SINGAPORE - Taiwan Semiconductor Manufacturing Company (TSMC) is considering building a new multibillion-dollar factory in Singapore to help tackle the global chip shortage, the Wall Street Journal reported on Thursday (May 19).
Negotiations are under way with the Economic Development Board (EDB), according to WSJ, citing unnamed sources. It said no final decision has been made.
The report added that the Singapore Government may help to fund construction of the plant.
Responding to queries from The Straits Times on Friday, an EDB spokesman said that it does not disclose details of project discussions with companies, if any, as they are private and confidential.
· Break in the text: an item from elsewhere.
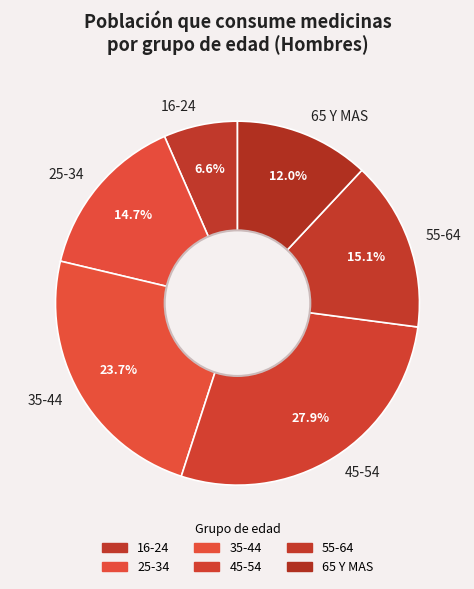

Between 65 Y MAS and 45-54, which is larger?

45-54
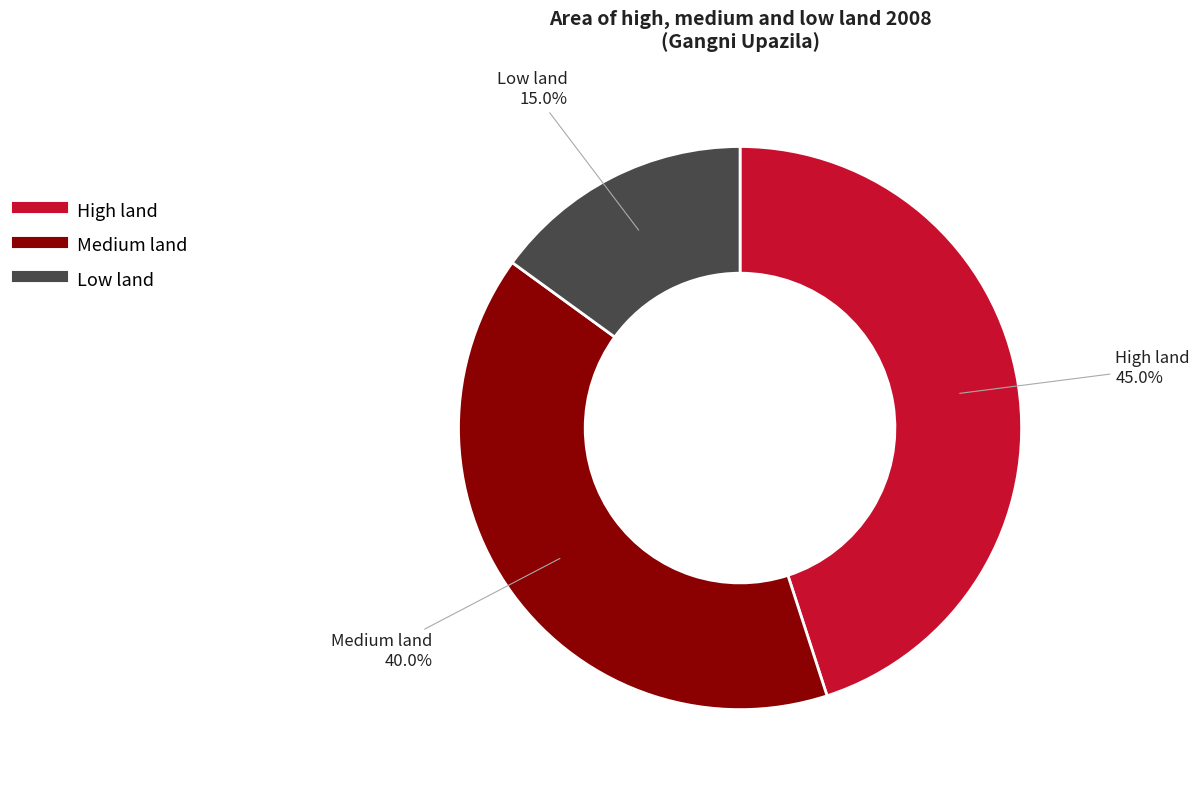

Approximately how many times larger is the value at Medium land compared to High land?

0.9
Taiwan chip giant TSMC told ST: "TSMC does not rule out any possibility; however, the company does not have a concrete plan at this time to build a fab in Singapore."
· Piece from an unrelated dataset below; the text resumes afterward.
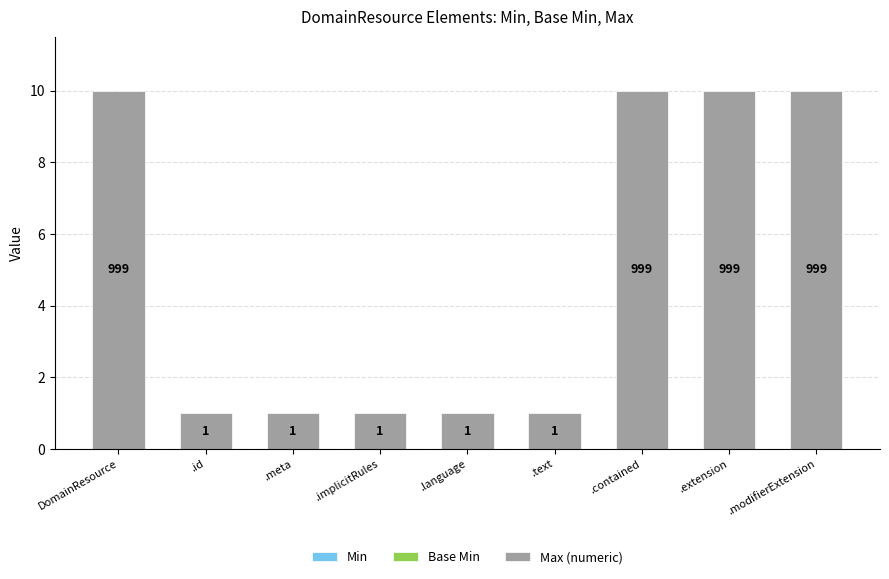

Which has a higher value, .meta or .modifierExtension?

.modifierExtension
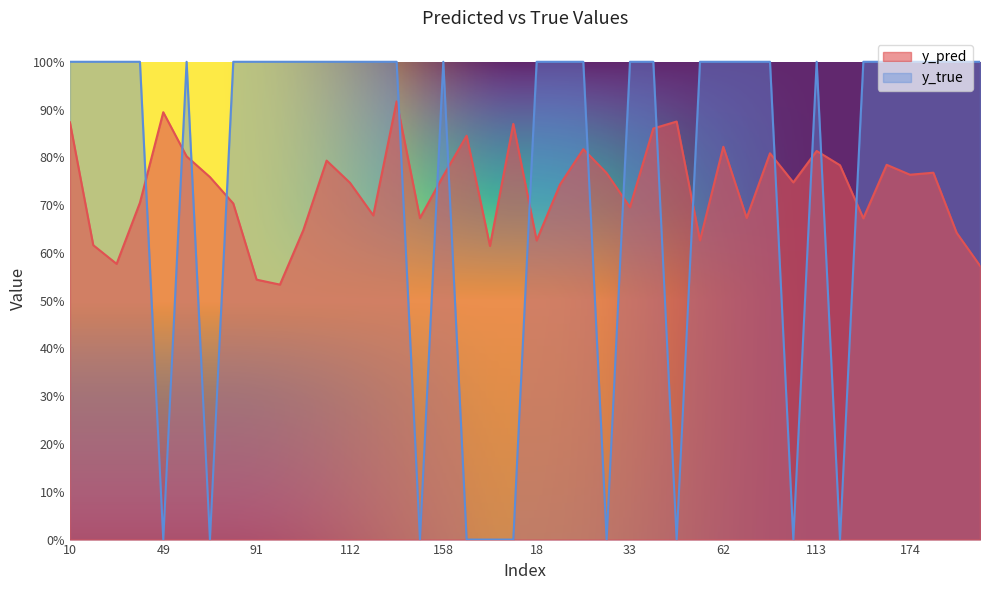

Reading left to right, transcribe all the data shown in this chart.

y_pred: 0.9	0.6	0.6	0.7	0.9	0.8	0.8	0.7	0.5	0.5	0.6	0.8	0.7	0.7	0.9	0.7	0.8	0.8	0.6	0.9	0.6	0.7	0.8	0.8	0.7	0.9	0.9	0.6	0.8	0.7	0.8	0.7	0.8	0.8	0.7	0.8	0.8	0.8	0.6	0.6
y_true: 1.0	1.0	1.0	1.0	0.0	1.0	0.0	1.0	1.0	1.0	1.0	1.0	1.0	1.0	1.0	0.0	1.0	0.0	0.0	0.0	1.0	1.0	1.0	0.0	1.0	1.0	0.0	1.0	1.0	1.0	1.0	0.0	1.0	0.0	1.0	1.0	1.0	1.0	1.0	1.0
TSMC is the world's largest contract chipmaker and earns about a quarter of its revenue from Apple.
The potential Singapore plant could manufacture processors of between 7-nanometer (nm) and 28nm, which are based on older production technologies, the WSJ report said.
These are chips used in some smartphones but more widely seen in cars and other devices, according to AppleInsider. TSMC is ramping up investment in these chips, which have seen some of the worst supply chain bottlenecks.
The Singapore factory could thus free up production capacity at other plants where Apple's latest 5nm chips can be manufactured and help to relieve global shortages, according to a report in MacRumors.
No specific location or budget estimate for the potential Singapore plant was given in the WSJ report. TSMC has said that it plans to spend between US$40 billion (S$55 billion) and US$44 billion for its overall capital expenditure in the current financial year.
TSMC's main factories are located in Taiwan, but it also operates a factory in Washington and is building its first Japanese plant as a joint venture with Sony and a US$12 billion 5nm chip plant in Arizona.
Its expansion plans come against a backdrop of major economies - from the United States to Europe, Japan and China - rolling out billions in incentives to bring semiconductor production onshore due to supply chain issues and national security concerns.
US-listed Globalfoundries, the world's third-biggest contract chipmaker, announced last year a US$4 billion investment plan to build another plant in Singapore. Its investment is in partnership with EDB, with co-investments from customers.